Voilà un disque qui ne nous convainc qu’à moitié tant la puissance, parfois éprouvante, du jeu de Philippe Guilhon-Herbert confère à son interprétation un aspect par trop monolithique où manquent souvent nuances et couleurs. Un programme conçu comme un itinéraire russe au travers d’œuvres de Tchaïkovski, Moussorgski ou encore Stravinski.
L’Ouverture-Fantaisie de Roméo et Juliette de Piotr Iliych Tchaïkovski est assurément la plage la plus réussie de ce CD, pleine de charme et de poésie. Dans une transcription de Philippe Guilhon-Herbert, elle témoigne, sans nul doute, de la capacité stupéfiante du pianiste français à reproduire les sonorités de l’orchestre, ainsi que de la variété de son jeu qui passe avec une facilité confondante de la romance à l’épopée. En revanche la lecture de l’Oiseau de feu d’Igor Stravinski semble moins convaincante.

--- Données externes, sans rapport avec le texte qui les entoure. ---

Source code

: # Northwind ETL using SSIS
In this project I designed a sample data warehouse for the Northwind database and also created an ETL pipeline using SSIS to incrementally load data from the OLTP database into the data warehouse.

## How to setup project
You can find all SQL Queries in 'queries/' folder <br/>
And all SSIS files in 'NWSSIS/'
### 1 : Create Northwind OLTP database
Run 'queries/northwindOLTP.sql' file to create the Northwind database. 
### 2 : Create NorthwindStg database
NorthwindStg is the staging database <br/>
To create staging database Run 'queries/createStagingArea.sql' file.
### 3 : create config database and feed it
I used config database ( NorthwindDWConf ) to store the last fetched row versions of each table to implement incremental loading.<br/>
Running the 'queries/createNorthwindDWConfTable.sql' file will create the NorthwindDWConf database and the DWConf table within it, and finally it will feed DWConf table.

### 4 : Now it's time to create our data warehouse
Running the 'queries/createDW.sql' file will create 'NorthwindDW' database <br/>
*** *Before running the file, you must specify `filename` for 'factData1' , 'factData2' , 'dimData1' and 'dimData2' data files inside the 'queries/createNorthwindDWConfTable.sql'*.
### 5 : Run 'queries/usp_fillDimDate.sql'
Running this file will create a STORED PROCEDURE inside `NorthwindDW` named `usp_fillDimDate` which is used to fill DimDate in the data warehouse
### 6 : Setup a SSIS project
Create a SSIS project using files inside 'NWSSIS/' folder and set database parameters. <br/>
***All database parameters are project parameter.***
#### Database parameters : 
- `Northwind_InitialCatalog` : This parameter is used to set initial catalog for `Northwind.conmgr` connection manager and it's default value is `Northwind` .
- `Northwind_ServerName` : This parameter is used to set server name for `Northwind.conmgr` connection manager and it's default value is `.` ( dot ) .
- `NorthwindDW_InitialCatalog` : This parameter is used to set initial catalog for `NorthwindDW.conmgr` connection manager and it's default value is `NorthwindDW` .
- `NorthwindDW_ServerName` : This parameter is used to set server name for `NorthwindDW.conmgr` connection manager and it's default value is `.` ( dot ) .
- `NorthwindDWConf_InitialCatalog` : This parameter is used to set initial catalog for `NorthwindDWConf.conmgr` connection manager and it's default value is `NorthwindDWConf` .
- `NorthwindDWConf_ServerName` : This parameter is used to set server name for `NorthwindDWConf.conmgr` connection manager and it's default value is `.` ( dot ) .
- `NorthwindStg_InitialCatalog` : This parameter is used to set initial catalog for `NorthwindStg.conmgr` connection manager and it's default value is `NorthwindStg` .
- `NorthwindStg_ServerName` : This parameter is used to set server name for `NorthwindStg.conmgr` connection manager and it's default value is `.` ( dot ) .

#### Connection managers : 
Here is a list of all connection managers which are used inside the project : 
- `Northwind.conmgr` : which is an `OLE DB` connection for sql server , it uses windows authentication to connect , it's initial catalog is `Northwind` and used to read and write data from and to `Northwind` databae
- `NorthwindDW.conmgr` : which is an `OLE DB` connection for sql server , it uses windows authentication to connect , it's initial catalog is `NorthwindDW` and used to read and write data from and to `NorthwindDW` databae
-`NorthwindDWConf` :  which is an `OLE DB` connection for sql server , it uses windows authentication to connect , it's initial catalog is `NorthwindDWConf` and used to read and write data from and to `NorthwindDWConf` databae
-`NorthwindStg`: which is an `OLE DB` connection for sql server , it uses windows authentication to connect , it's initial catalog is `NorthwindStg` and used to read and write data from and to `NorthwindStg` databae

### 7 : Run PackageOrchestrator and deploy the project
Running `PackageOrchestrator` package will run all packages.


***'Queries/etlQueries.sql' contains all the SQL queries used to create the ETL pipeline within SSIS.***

Sa scansion rythmique très appuyée, la lourdeur du phrasé et le toucher étonnamment dur et peu nuancé finissent par lasser les oreilles les plus indulgentes. Critique qui ne fera que se confirmer tout au long des Tableaux d’une exposition de Modest Moussorgski, œuvre à la fois disparate par ses différents climats et profondément homogène dans sa globalité, dès lors que l’interprète parvient à en modeler les contours dans une conciliation difficile qui fait toute la valeur de l’interprétation.